His smile is soft, private—the one that's just for me. "I'm glad."

"Don't get cocky."

"Too late for that." He wiggles his hips suggestively.

"Aiden Gentry, stop that."

"You love it."

"I tolerate it."

"Same thing."

I settle back against his chest, letting the tension of the past week finally drain away. The wildfire documentary plays on in silence, and outside the windows, Copper Ridge glitters in the darkness like always.

My father was right—the job never really ends. There will always be another case, another fire, another puzzle demanding to be solved.

But for the first time in my career, that doesn't feel like a burden.

It feels like purpose. A calling I can carry alongside everything else I'm building—this relationship, this partnership, this unexpected life that started with a viral video and a fake romance and turned into something more real than anything I've ever known.

Aiden's breathing evens out beneath me, slipping toward sleep. I close my eyes and let myself follow.
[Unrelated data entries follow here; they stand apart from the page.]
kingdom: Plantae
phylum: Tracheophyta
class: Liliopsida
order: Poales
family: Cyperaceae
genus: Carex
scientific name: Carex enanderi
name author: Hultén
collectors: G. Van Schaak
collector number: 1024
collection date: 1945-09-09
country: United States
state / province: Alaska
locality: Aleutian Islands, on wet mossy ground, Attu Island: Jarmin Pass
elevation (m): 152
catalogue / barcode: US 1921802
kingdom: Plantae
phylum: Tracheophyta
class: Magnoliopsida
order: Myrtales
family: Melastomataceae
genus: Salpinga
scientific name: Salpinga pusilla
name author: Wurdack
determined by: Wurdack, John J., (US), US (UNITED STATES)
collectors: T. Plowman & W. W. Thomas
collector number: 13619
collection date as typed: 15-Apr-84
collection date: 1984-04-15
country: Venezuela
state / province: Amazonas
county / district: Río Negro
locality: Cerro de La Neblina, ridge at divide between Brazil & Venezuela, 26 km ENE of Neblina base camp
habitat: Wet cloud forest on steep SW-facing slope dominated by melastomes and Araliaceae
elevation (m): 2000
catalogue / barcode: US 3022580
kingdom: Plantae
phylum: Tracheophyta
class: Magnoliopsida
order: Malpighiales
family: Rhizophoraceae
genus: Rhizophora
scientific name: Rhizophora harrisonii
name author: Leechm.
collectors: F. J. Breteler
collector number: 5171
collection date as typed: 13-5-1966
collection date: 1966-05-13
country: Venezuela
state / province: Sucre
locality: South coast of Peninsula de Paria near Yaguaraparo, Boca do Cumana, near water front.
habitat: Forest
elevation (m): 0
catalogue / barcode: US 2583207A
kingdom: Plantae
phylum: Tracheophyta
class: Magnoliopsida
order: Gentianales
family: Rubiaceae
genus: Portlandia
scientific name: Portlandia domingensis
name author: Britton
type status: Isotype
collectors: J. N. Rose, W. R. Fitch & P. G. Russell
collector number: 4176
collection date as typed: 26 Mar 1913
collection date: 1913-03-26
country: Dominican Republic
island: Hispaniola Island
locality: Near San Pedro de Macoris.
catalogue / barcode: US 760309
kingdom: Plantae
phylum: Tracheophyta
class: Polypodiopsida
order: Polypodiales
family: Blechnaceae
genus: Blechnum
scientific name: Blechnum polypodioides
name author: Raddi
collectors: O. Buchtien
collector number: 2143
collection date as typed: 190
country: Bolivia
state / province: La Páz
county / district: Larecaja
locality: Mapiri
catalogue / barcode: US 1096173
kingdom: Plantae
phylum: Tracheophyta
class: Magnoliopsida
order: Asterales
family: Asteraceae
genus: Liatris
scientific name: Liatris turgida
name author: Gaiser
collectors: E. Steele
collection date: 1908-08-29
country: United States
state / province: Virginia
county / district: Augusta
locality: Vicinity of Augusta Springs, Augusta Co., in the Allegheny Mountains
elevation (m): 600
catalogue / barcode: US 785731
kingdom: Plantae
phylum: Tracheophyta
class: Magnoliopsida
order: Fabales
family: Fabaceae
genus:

Tomorrow there will be forms and meetings and the endless machinery of justice grinding forward. But tonight, there's just this: warmth, quiet, the rhythm of another heartbeat syncing with mine.

My father taught me to follow the evidence wherever it leads. I've built a career on that principle.

And every piece of evidence—every touch, every conversation, every moment Aiden shows up without being asked—points to one undeniable conclusion: this is worth keeping.